Pagina:Noodlot.djvu/60

Uit Wikisource
Deze pagina is gevalideerd

59

van eene plaat naar haar opziende, zag Bertie dien glimlach om Eve's lippen, dat beschermend spotachtige en tegelijk zusterlijk liefhebbende en daar hij wist, dat zij hem gaarne mocht, begreep hij er iets van; toch vroeg hij:

— Waarom lach je zoo?

— Om niet, antwoordde zij en zij vervolgde, hem koesterende in haar glimlach:

— Waarom ben je toch geen artist geworden, Bertie?

— Artist? vroeg hij verwonderd. Wat dan?

— Schilder bijvoorbeeld, of schrijver. Je hebt veel artistieken smaak....

— Ik? vroeg hij, nogmaals zeer verwonderd, want hij wist volstrekt niet, dat er iets zeer curieus aesthetisch' in hem was: eene verfijndheid van smaak, slechts aan eene vrouw of een kunstenaar eigen, en hare woorden deden hem zijn eigen karakter in een nieuw licht zien: kende een mensch dan nooit zichzelven, en was dàt waarlijk in hem!

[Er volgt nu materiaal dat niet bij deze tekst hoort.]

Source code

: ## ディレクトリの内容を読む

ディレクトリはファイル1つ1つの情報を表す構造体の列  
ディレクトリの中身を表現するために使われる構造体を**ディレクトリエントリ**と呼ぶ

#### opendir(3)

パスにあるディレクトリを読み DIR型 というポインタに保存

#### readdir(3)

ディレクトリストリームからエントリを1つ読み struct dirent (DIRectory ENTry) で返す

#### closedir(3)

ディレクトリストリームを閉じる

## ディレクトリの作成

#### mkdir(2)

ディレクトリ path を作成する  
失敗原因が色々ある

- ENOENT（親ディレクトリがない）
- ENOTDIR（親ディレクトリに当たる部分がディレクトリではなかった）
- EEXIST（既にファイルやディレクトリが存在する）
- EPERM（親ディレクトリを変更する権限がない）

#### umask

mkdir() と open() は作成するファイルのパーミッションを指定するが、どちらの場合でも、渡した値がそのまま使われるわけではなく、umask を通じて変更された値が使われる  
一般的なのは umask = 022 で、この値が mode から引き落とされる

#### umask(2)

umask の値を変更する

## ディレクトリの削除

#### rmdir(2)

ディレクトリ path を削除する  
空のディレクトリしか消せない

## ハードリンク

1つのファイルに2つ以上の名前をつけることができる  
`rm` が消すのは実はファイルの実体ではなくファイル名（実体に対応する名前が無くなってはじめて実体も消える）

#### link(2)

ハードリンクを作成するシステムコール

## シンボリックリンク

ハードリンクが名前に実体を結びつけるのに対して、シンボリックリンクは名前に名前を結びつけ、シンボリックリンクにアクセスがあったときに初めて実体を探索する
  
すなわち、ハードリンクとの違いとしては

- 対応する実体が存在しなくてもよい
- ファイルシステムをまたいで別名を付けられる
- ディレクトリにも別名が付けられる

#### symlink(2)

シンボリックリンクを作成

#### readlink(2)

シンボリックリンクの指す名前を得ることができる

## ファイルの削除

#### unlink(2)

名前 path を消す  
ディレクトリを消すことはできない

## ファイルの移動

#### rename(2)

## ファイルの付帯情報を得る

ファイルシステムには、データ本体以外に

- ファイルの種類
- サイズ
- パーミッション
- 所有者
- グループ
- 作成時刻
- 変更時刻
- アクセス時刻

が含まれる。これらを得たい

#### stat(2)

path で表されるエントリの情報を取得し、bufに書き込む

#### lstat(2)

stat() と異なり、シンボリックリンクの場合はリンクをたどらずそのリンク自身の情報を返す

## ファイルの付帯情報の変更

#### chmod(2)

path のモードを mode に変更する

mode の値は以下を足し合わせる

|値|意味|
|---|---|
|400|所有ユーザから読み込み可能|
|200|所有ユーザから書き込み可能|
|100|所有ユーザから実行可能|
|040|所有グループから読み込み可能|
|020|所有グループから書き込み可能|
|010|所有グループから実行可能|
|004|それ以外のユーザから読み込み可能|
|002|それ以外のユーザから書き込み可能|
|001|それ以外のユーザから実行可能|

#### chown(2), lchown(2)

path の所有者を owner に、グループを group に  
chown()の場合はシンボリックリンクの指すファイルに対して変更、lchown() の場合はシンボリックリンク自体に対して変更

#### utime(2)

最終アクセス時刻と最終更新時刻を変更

— Ik zoû niets kunnen! sprak hij, een beetje gevleid door Eve's woorden en in zijne verbazing, ondanks zichzelven, eensklaps zeer oprecht, voegde hij er bij:

— En ik zoû er te lui toe zijn....

— Hij schrikte van zijne eigen woorden, als had hij zich bloot gegeven en instinctmatig zag hij op naar Frank, of die hem ook gehoord had.... Geërgerd op zichzelven bloosde hij en lachte om zijne verlegenheid te verbergen, terwijl zij, verwijtend en steeds met haar glimlach, heur hoofdje schudde.